I had so much anger inside me since when I got to know about the betrayal.

I had negative thoughts that I don’t want to speak into existence.

I poured my heart out again, went out for walks and listened to my angry playlist.

I kept biting the inner part of my lips to control my anger and the scrutiny.

Now there’s a permanent dent.

The world helped too.

My anger is healed mostly and my health has improved too.

I feel I should let go of all this anger now and of what happened.

I wanted to move on long ago, but there was so much shit that needed to be sorted.

Now I think I can move on?

I feel verbally abusing father was wrong but he started it each time.

Whatever he did was wrong and I reacted.

He apologized.

So I think I should just let it go.

He’s not staring too.

He’s changed drastically.

My parents are old now. So I keep forgiving them.

It’s hard at times but I feel once I move out I would be able to love and appreciate them better.

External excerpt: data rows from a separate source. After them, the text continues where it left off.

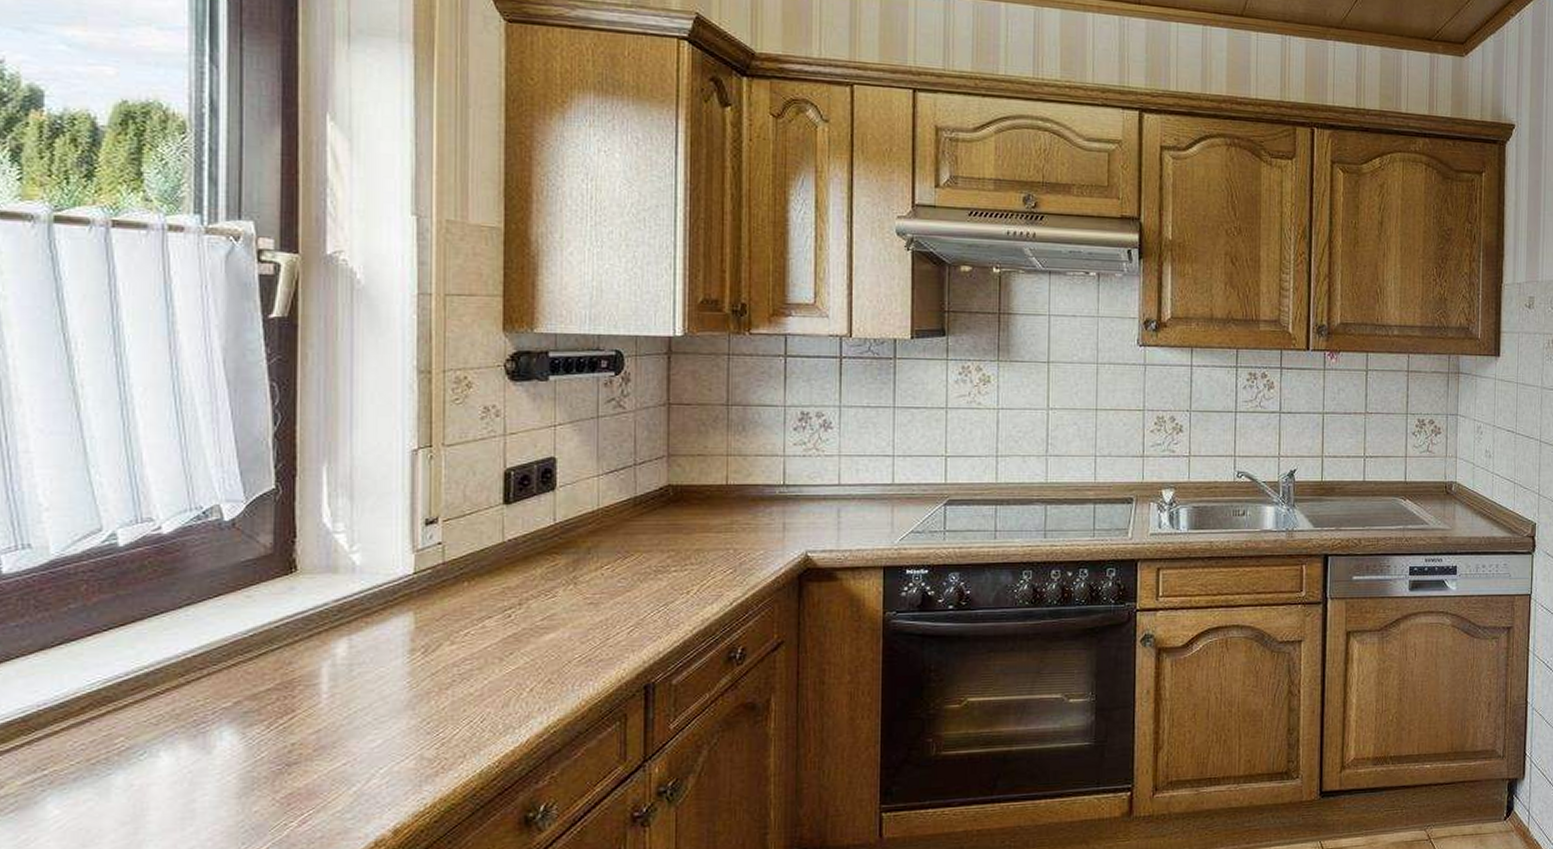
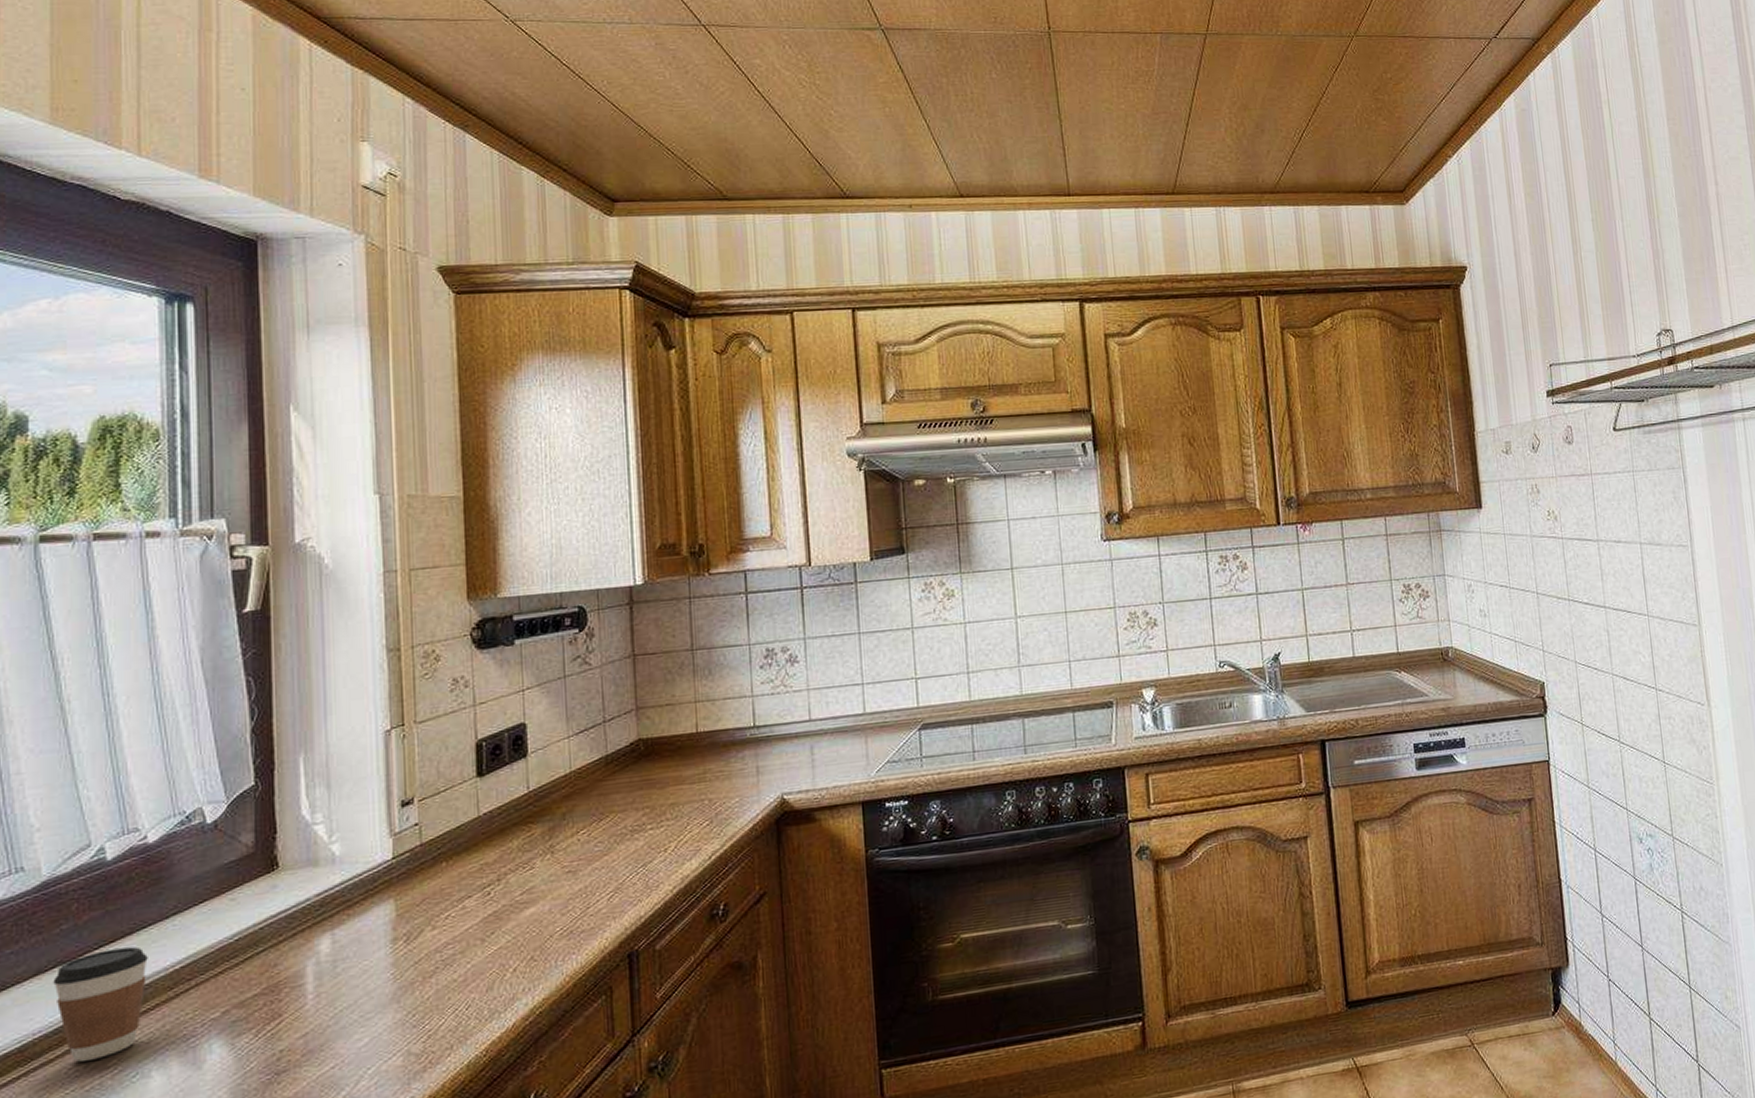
coffee cup: none [59,632,159,736] -> present [53,946,148,1062]

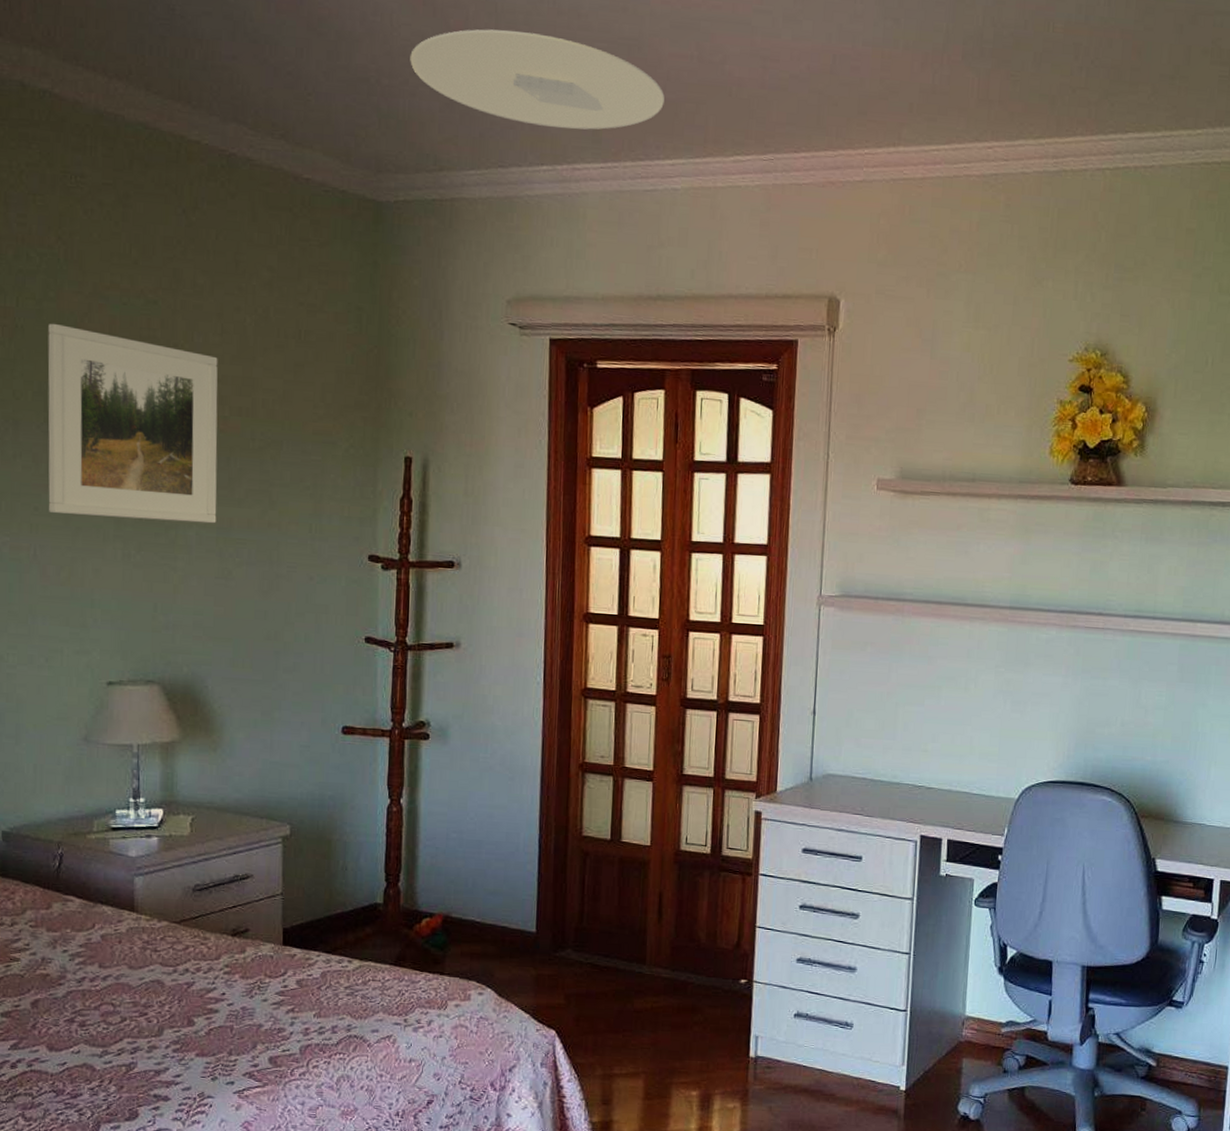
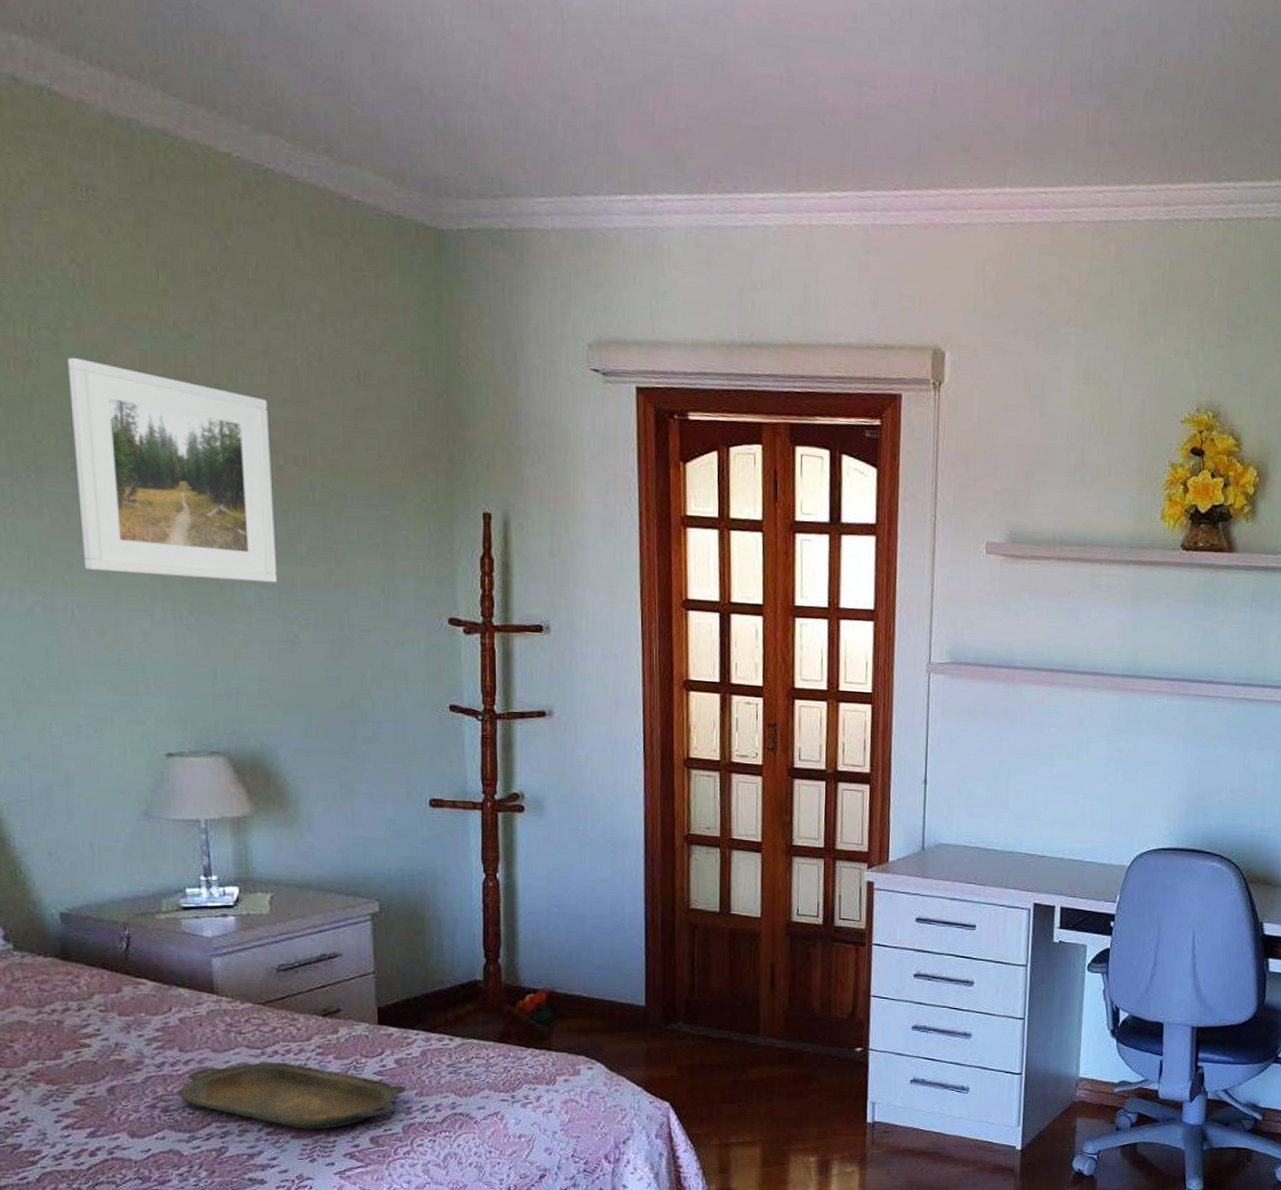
serving tray: none [95,980,306,1048] -> present [178,1062,407,1130]
ceiling light: present [410,29,665,130] -> none [467,36,752,157]

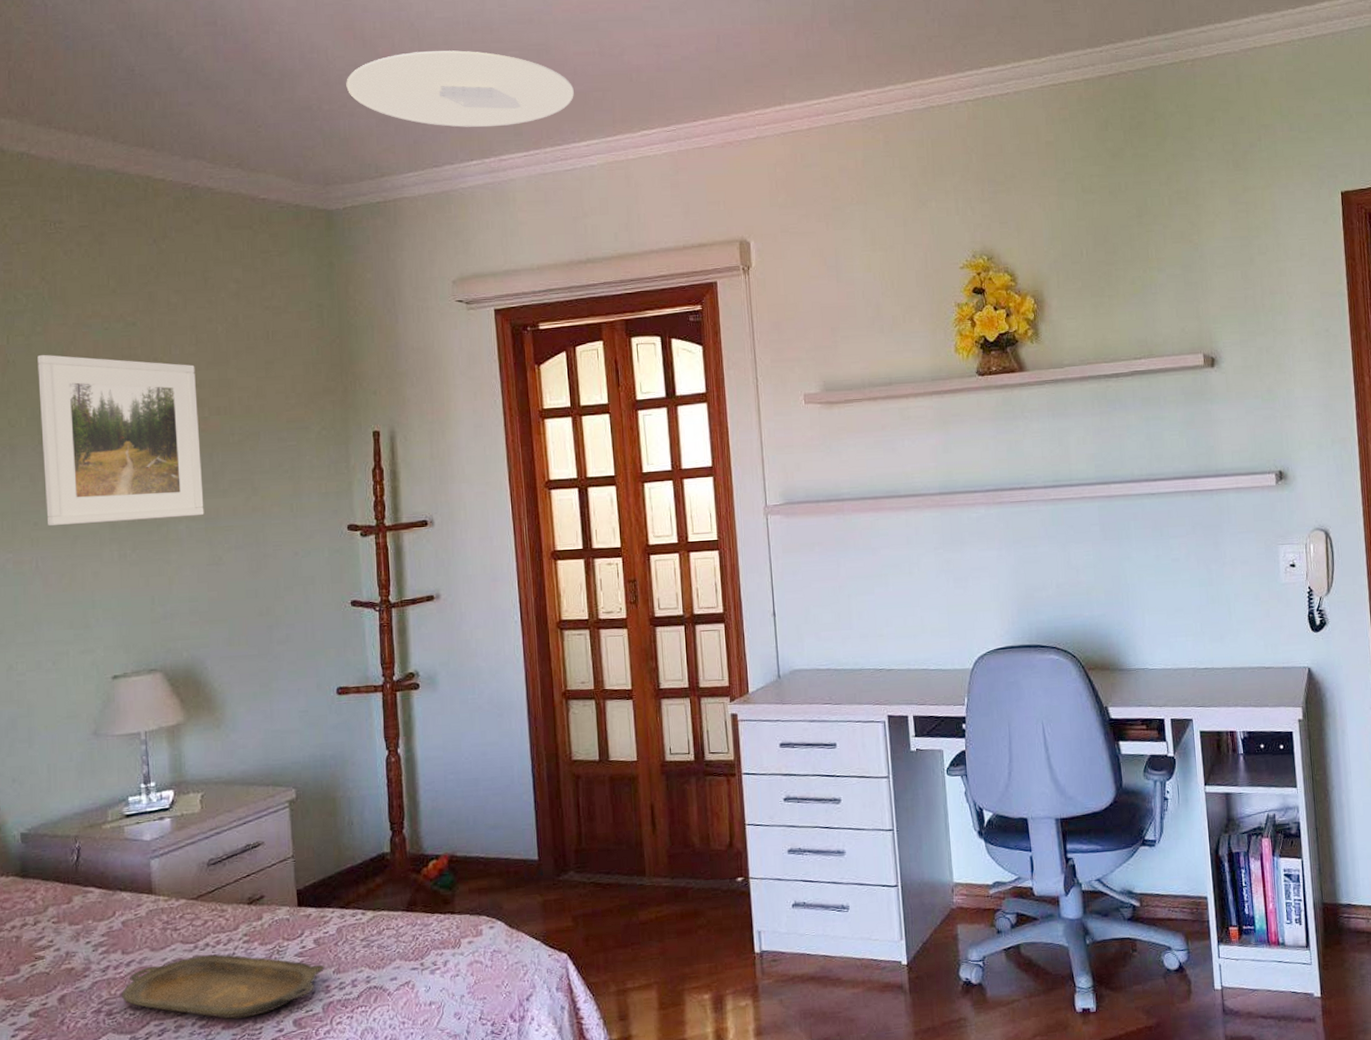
ceiling light: none [467,36,752,157] -> present [346,50,574,127]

Also, I want to give them a comfortable life in their old age.

So hoping I get my money soon, so that I can do it.

I want to take mother to the hospital too.

I don’t know what exactly I’m waiting for.

Everything I’ve said here is the truth and I’ve given proofs for whatever I can think of.

There’s literally nothing left for me to say and do.

I’ve recounted everything from the best of my memory.